State park in Maryland, United States

Greenbrier State Park is a Maryland state park located on South Mountain, 3 mi northeast of Boonsboro in Washington County, Maryland, USA. The park has camping, hiking trails, and a 42 acre man-made lake. It is managed by the Maryland Department of Natural Resources.

==History==
Greenbrier and Janes Island State Park were created in 1963. Between 1964 and 1978, the Maryland General Assembly authorized funding of over $2 million for land acquisition and development of Greenbrier's camping and picnic areas, beach, day-use facilities, parking areas, interpretive center, roads, and trails.

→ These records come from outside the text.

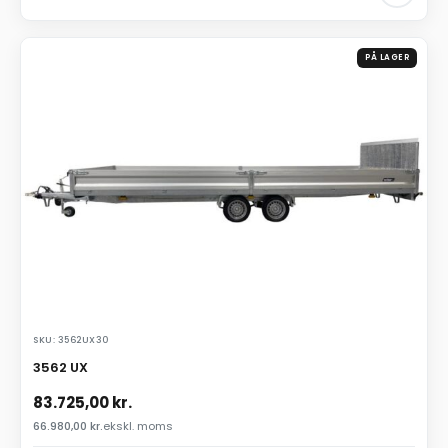
PÅ LAGER
SKU: 3562UX30
3562 UX
83.725,00
kr.
66.980,00
kr.
ekskl. moms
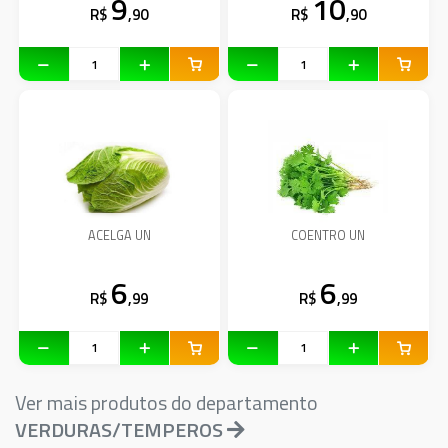
9
10
R$
,90
R$
,90
ACELGA UN
COENTRO UN
6
6
R$
,99
R$
,99
Ver mais produtos do departamento
VERDURAS/TEMPEROS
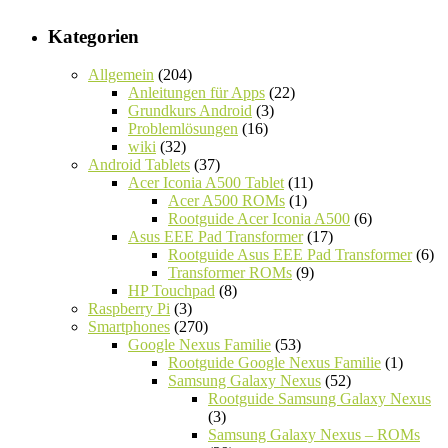
Kategorien
Allgemein
(204)
Anleitungen für Apps
(22)
Grundkurs Android
(3)
Problemlösungen
(16)
wiki
(32)
Android Tablets
(37)
Acer Iconia A500 Tablet
(11)
Acer A500 ROMs
(1)
Rootguide Acer Iconia A500
(6)
Asus EEE Pad Transformer
(17)
Rootguide Asus EEE Pad Transformer
(6)
Transformer ROMs
(9)
HP Touchpad
(8)
Raspberry Pi
(3)
Smartphones
(270)
Google Nexus Familie
(53)
Rootguide Google Nexus Familie
(1)
Samsung Galaxy Nexus
(52)
Rootguide Samsung Galaxy Nexus
(3)
Samsung Galaxy Nexus – ROMs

==Activities and amenities==
The park offers camping, fishing, boat launch and rentals, swimming, hiking, picnicking, mountain biking and hunting. The park's visitor center is open year-round, its nature center seasonally.

- Trails
Greenbrier State Park contains ten maintained trails: Bartman Hill Trail, Big Red Trail, Camp Loop Trail, Copperhead Trail, Green Trail, Marked Mile, Rock Oak Fire Trail, Snelling Fire Trail, Water Tank Trail, and Yellow Trail. Trail difficulties range from easy to strenuous, and lengths range from .4 mi to 4.5 mi. All trails are open to hikers, and most are open to mountain bikes. In addition, the Appalachian Trail crosses a corner of the park and can be accessed from the Bartman Hill Trail.

- Lake
Greenbrier Lake is a 42-acre, man-made lake with 1000 ft beach and swimming area that gradually reaches a depth of six feet. Fishing for trout, bass, or bluegill is permitted on the lake, with a state-issued license required for those 16 or older.

==In the news==
In 1995, two rare albino deer were spotted in the park. In 2008, the park received a federal grant for $130,000 to build concrete culverts to allow box turtles to safely cross Keadle Road within the park. The pilot program was the first of its kind in the United States.